Recent arrests warrant random drug tests of teachers
Public school teachers will vote tomorrow on a contract that requires random drug testing.
RESPONDING to a flurry of arrests of teachers and custodians accused of illegal drug activity, the Hawaii State Teachers Association leadership has acted responsibly, although reluctantly, in accepting drug tests as part of its tentative labor contract
with the state. The proposal appears to be based on programs operated in other states.
The Legislature is considering a bill that essentially would direct the Department of Education to set up a program for testing all of its employees. Achieving such a program by collective bargaining instead of by statute is preferable, insulating the policy from potential court challenges.
The agreement should be ratified tomorrow by the rank and file. It provides that the teachers union and state are to "establish a reasonable suspicion and random Drug And Alcohol Testing procedures" for the state's 13,000 teachers. The program is to be implemented by the end of the next school year. The department now tests bus drivers, physical therapists who work with deaf and blind students, and a few auto mechanics instructors, according to a spokesman.

## EXERCISE TASKS
**1)** In the text on teacher drug testing, swap "bus drivers" for "school bus operators" and write out the part that opens with the words containing "The agreement should" and closes with "to a spokesman.".
**2)** Answer these questions from the text on teacher drug testing:
(a) Whose leadership accepted drug tests as part of the tentative labor contract?
(b) What body is considering a bill that would direct the Department of Education to set up a testing program?
(c) How many teachers does the state have?
The entries after this point are separate material with no connection to the text on teacher drug testing.

## DATA UNDER STUDY
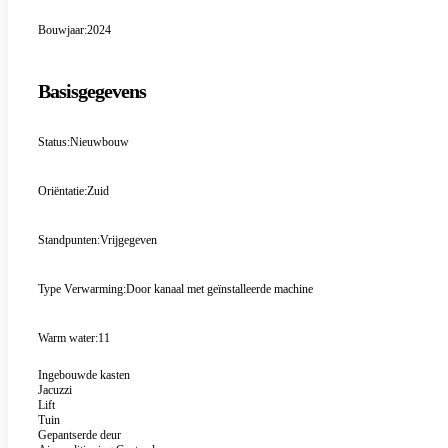
Bouwjaar:
2024
Basisgegevens
Status:
Nieuwbouw
Oriëntatie:
Zuid
Standpunten:
Vrijgegeven
Type Verwarming:
Door kanaal met geïnstalleerde machine
Warm water:
11
Ingebouwde kasten
Jacuzzi
Lift
Tuin
Gepantserde deur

## TASK-BY-TASK OUTPUTS
**1)**
The agreement should be ratified tomorrow by the rank and file. It provides that the teachers union and state are to "establish a reasonable suspicion and random Drug And Alcohol Testing procedures" for the state's 13,000 teachers. The program is to be implemented by the end of the next school year. The department now tests school bus operators, physical therapists who work with deaf and blind students, and a few auto mechanics instructors, according to a spokesman.

**2)**
(a) The Hawaii State Teachers Association
(b) The Legislature
(c) 13,000